Flexibility is something that most teams don't have. Unlike with most other clubs, you cannot pick one or two Cardinals -- with, perhaps, the exception of the nonpareil catcher Yadier Molina -- and say that significant injuries to them will inexorably damage their chances. That state of affairs has been hard earned, through years of savvy drafting and trading and player development, and makes the Cardinals the preseason favorite in the National League once more. When Randal Grichuk, even if he will never become Mike Trout, is your organization's seventh best outfielder, you have done something very right, and have also given yourself an attractive commodity that you might one day flip again to ensure your depth in perpetuity.

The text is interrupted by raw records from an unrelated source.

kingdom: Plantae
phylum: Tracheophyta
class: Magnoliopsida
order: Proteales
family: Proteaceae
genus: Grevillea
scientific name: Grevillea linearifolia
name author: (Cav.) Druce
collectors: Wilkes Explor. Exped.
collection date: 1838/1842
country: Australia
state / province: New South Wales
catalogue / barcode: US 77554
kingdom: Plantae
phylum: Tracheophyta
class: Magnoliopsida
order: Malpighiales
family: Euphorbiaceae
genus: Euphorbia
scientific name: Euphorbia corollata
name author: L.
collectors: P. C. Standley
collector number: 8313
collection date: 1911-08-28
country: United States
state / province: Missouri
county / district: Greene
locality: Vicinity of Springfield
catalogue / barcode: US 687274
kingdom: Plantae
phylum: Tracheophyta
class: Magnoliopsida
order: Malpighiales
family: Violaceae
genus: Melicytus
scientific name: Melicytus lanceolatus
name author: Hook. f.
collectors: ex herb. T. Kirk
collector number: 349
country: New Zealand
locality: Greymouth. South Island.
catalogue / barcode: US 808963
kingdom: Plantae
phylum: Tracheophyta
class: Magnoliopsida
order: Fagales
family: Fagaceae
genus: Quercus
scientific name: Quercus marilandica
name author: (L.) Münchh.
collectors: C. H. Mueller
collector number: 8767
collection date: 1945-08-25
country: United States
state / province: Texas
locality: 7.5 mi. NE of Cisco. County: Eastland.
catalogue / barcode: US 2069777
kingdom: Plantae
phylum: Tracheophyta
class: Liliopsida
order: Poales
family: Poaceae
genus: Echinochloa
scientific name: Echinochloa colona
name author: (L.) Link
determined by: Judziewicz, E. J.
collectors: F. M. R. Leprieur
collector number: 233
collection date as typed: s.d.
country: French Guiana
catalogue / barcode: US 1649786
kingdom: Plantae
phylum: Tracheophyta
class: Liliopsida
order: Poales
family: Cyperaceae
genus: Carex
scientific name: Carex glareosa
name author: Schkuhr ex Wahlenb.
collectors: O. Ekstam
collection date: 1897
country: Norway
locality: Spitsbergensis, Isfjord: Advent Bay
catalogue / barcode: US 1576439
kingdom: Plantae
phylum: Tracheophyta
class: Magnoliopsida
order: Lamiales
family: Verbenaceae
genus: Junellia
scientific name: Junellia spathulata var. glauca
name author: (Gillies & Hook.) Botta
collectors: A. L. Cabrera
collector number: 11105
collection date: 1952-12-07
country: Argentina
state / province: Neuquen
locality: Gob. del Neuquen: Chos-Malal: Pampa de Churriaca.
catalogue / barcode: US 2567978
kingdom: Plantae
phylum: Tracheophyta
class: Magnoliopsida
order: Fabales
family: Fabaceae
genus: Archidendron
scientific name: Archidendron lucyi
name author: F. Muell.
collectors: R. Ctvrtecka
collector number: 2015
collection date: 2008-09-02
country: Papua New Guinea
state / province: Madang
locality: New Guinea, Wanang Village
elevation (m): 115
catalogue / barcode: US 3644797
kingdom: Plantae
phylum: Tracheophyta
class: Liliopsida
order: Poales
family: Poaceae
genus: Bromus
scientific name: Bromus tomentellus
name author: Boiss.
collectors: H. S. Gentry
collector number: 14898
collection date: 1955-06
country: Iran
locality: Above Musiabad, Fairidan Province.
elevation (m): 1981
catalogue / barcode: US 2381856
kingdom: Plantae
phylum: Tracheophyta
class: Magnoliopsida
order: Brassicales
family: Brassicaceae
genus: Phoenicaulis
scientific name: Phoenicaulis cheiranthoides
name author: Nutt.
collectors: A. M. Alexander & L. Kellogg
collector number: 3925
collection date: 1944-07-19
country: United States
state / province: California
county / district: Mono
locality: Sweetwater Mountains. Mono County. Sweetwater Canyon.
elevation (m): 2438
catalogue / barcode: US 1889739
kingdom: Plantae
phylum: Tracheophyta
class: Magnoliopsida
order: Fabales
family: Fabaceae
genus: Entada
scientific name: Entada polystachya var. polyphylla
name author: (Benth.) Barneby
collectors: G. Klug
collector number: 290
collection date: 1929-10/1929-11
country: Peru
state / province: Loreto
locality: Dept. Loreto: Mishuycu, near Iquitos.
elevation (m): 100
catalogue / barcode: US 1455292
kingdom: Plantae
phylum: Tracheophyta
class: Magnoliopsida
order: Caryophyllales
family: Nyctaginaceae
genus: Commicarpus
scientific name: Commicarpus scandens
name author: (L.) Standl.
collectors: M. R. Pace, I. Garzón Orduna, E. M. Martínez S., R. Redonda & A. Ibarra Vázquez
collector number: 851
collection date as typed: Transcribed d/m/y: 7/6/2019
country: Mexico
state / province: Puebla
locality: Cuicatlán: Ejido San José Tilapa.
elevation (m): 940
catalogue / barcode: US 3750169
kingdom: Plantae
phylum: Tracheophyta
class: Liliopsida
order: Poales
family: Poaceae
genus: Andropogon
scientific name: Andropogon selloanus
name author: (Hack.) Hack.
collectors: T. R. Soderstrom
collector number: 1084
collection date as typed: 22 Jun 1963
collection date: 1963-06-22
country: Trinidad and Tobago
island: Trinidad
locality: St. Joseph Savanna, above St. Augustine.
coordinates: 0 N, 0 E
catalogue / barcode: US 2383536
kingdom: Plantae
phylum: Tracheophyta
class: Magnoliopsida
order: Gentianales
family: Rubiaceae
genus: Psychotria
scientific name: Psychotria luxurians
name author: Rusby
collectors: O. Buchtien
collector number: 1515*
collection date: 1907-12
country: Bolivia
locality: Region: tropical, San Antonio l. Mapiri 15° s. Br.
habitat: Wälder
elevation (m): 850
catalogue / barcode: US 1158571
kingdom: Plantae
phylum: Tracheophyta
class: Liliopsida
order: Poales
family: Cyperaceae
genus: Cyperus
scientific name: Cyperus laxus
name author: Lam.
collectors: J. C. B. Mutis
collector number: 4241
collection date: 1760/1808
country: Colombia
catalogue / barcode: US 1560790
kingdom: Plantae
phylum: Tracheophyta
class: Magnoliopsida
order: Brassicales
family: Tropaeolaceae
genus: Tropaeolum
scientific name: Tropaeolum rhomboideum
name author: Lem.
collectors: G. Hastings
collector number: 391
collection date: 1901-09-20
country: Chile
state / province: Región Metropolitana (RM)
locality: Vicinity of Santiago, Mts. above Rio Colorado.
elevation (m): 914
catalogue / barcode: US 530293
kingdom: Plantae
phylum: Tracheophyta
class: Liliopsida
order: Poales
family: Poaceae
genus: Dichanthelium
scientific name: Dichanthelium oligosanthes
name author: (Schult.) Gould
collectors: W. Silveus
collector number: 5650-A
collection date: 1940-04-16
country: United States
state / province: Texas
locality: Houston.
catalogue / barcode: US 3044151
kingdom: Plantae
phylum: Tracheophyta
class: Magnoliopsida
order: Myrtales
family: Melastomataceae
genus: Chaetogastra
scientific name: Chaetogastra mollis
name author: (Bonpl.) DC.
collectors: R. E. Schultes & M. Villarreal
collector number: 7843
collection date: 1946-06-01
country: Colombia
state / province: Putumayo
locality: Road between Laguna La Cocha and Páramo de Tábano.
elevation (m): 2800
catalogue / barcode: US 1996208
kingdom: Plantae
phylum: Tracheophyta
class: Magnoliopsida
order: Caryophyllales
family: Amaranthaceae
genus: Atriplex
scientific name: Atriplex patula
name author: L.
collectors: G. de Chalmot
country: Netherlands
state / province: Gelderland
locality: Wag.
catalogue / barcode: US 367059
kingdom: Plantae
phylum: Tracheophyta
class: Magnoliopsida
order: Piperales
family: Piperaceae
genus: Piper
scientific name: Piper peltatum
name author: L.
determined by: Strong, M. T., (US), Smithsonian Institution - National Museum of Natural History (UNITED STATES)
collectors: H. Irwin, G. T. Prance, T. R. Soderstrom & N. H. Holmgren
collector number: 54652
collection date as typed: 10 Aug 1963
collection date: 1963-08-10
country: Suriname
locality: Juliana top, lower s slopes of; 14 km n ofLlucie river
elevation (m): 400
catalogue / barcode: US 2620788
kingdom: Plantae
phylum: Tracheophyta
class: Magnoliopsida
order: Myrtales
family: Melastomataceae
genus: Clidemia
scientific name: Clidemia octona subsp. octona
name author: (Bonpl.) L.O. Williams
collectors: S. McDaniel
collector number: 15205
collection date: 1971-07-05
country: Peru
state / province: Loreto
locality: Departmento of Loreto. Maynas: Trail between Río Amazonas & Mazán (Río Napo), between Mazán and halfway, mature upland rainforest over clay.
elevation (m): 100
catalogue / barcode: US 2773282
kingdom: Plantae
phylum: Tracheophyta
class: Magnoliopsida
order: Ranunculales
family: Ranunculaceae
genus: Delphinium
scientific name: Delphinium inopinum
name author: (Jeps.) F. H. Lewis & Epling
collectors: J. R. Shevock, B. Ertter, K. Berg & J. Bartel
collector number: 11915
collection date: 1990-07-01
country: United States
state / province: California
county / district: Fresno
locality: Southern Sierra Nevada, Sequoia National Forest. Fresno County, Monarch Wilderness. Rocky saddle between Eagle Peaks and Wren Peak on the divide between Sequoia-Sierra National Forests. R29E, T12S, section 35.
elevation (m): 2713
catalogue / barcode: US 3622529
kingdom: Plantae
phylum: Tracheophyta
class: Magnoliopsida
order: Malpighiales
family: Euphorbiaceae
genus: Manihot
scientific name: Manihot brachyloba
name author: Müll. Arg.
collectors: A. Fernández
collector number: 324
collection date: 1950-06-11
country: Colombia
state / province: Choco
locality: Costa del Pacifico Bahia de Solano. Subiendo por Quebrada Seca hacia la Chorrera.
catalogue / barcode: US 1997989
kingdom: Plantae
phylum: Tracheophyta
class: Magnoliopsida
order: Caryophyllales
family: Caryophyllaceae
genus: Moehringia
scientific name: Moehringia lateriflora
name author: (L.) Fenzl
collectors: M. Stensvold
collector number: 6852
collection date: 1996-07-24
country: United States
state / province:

The Cardinals' greatest ongoing trick is that their depth isn't just quality, but also youthful, thereby allowing them to contend while maintaining a consistently modest payroll. (Baseball Reference projects this season's wages to total $109.5 million, the game's 11th-highest for the second straight year.) "I was talking to [veteran shortstop] Pete Kozma about how young everybody is," Grichuk said. "He pointed out how many guys we have that have less than three years in the big leagues, but are legit contributors. Coming from the Angels, I wouldn't say the opposite, but they've got more veteran guys."
"They know how to use their money," Grichuk said of the Cardinals' front office. "That's for sure."